Impact of food inflation especially apparent in rural US

Data shows that Americans with less education and those living in rural areas are being hit hard by food infation, per The Food Institute. Rural Americans have seen their spending power drop 5.2% on an annualized basis, compared with 3.5% for urban households. One reason for this is that these consumers typically spend more money on food, energy, cars and household furnishings, which have all been disproportionately affected by inflation.

Antibiotic used in livestock production could cause soil to release more carbon

President Biden's team appears to be banking on soil’s ability to remove heat-trapping carbon emissions from the atmosphere, but emerging research suggests that farming practices including antibiotic use could thwart those plans. This is because the use of common antibiotics in livestock production could cause soil to release more carbon than it already does. The Counter has the scoop.

Despite pledge, US still wastes more than a third of its food

More than one-third of food produced in the United States is thrown out, according to a report from the U.S. Environmental Protection Agency, which said the nation is falling far short of a 2015 goal to reduce that waste by half by 2030. Reuters writes that food waste represents billions of dollars in lost value and poses a climate threat because much of the waste is placed in landfills where it generates the greenhouse gas methane.

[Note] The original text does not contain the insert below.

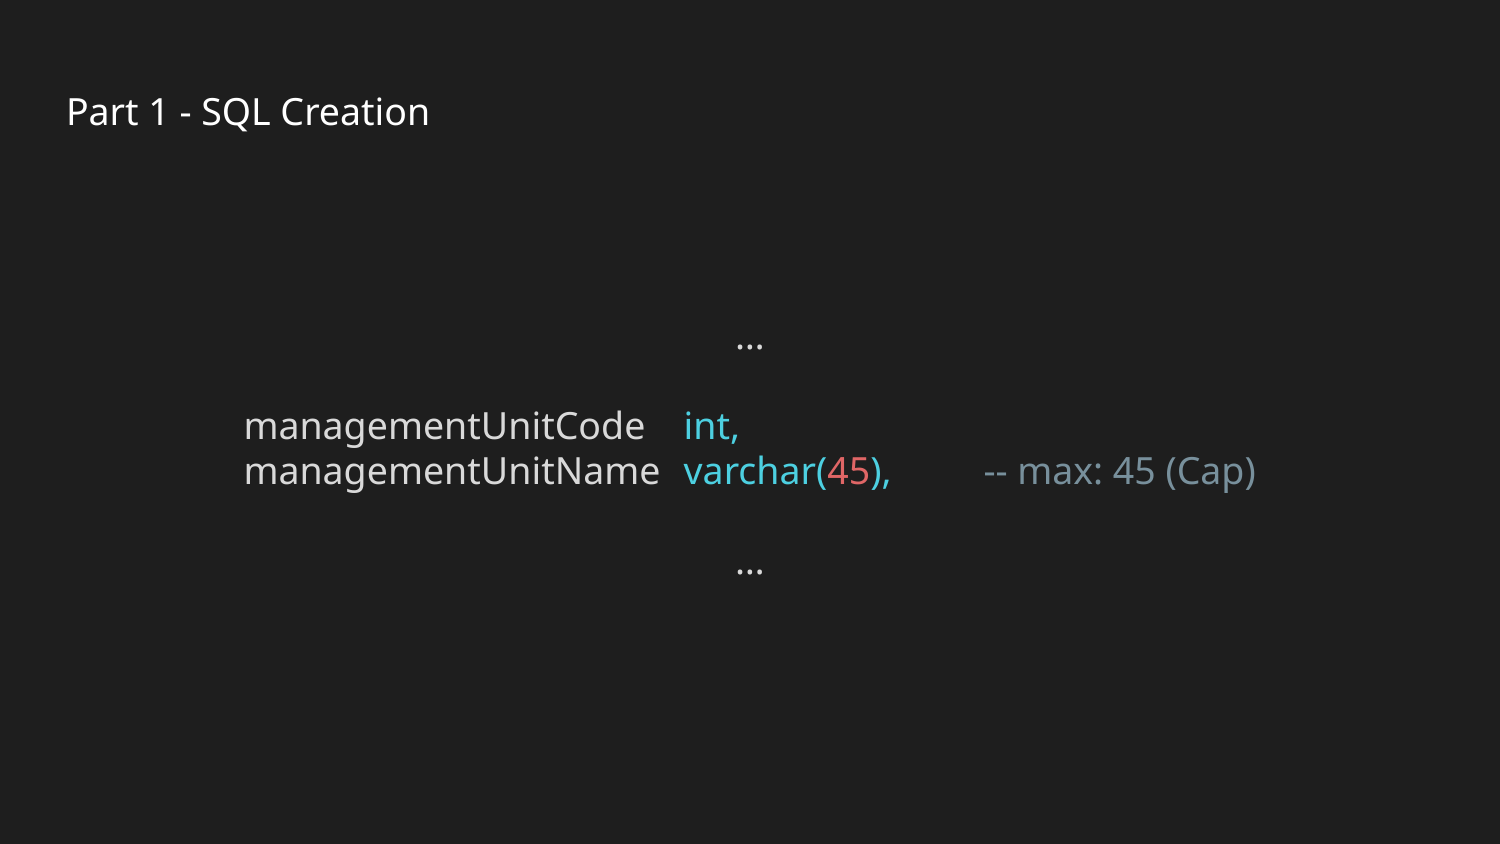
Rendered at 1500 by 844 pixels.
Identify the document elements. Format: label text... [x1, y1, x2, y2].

title … managementUnitCode int, managementUnitName varchar(45), -- max: 45 (Cap) … [218, 296, 1282, 597]
title Part 1 - SQL Creation [51, 72, 1449, 167]
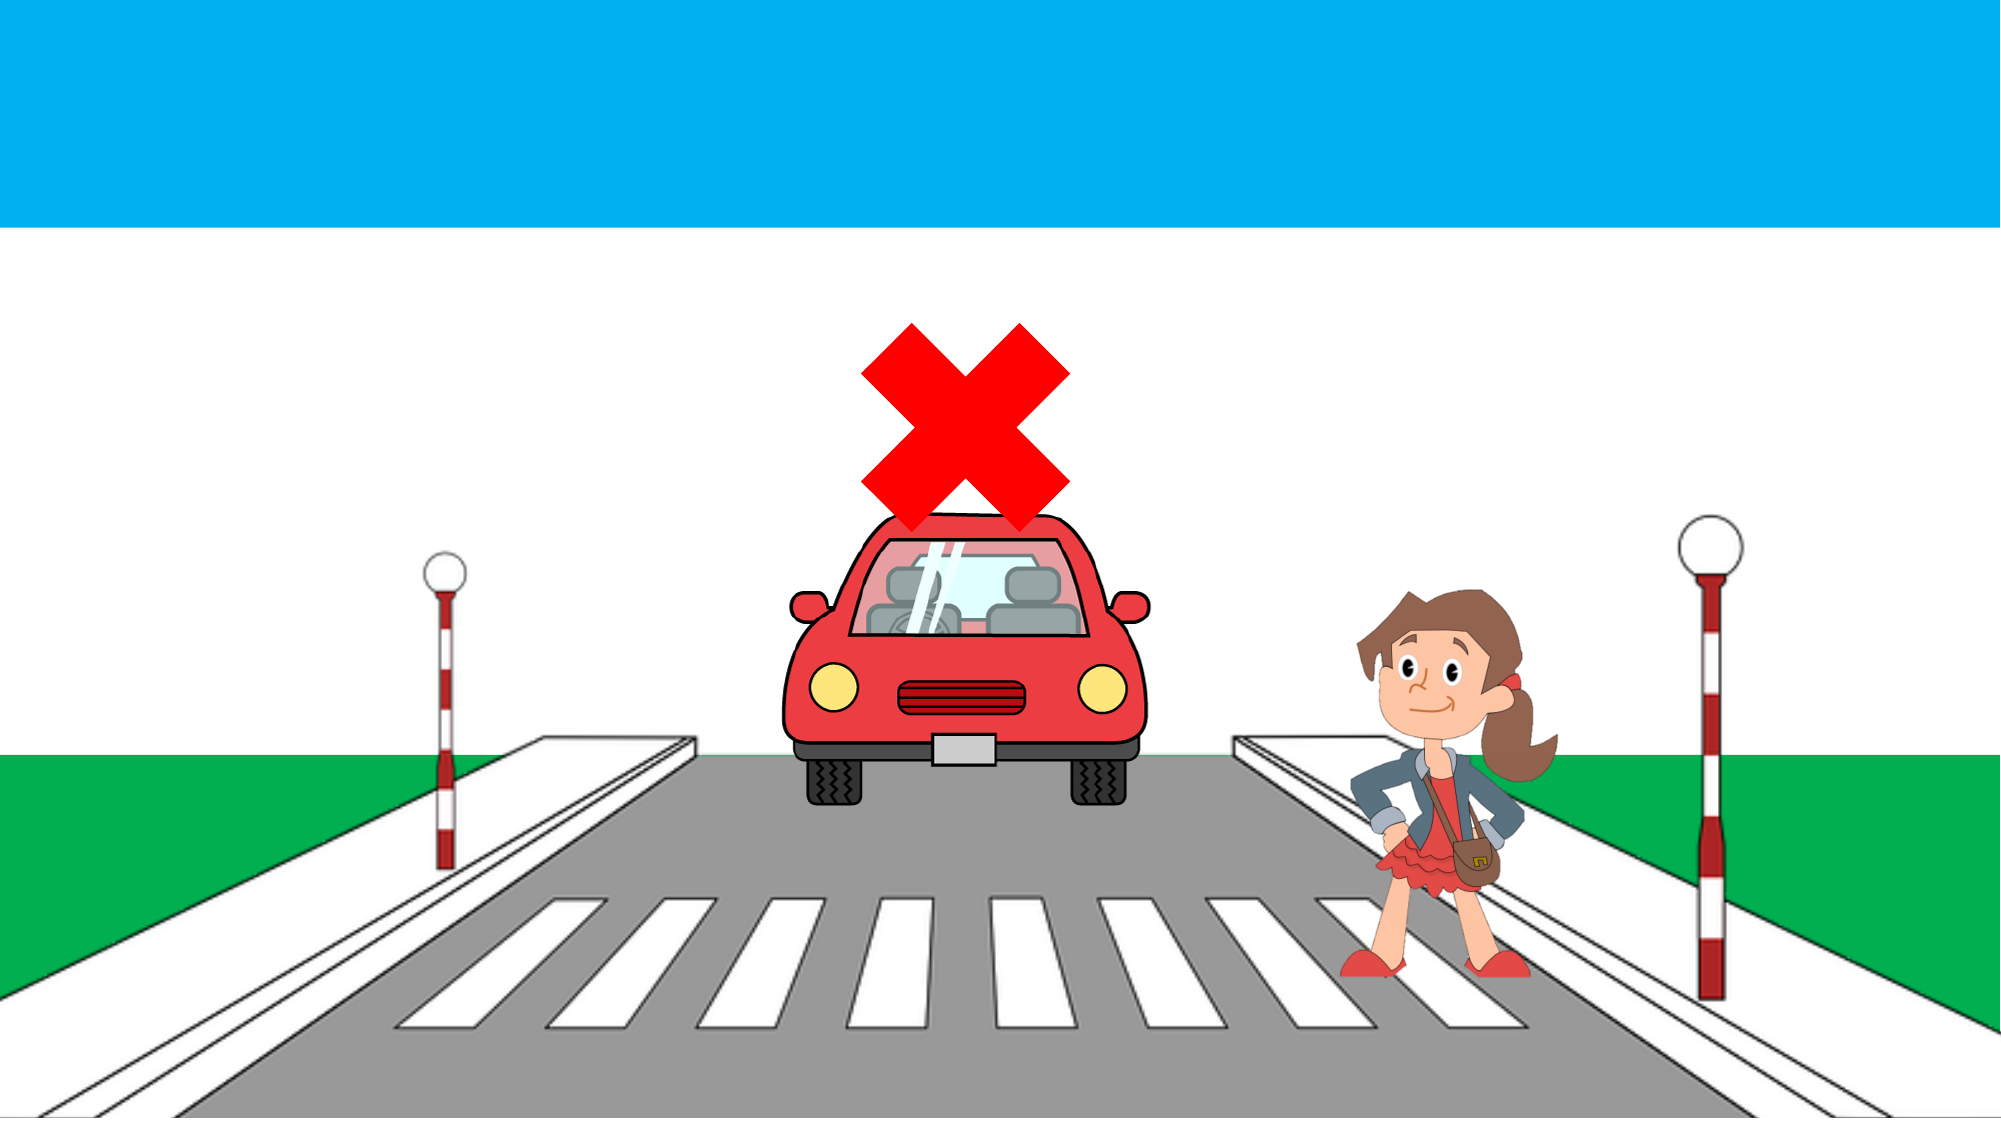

Social acceptance of water reuse isn't the biggest challenge

Would you drink purified wastewater? While farmers have been hesitant to incorporate it into their operations, more consumers than experts predicted are OK with drinking so-called reused water, as Phys.org notes. But that is all dependent on whether or not there is a high level of trust in governmental agencies related to environmental control and quality, and this could be easier to foster in EU countries than in the U.S.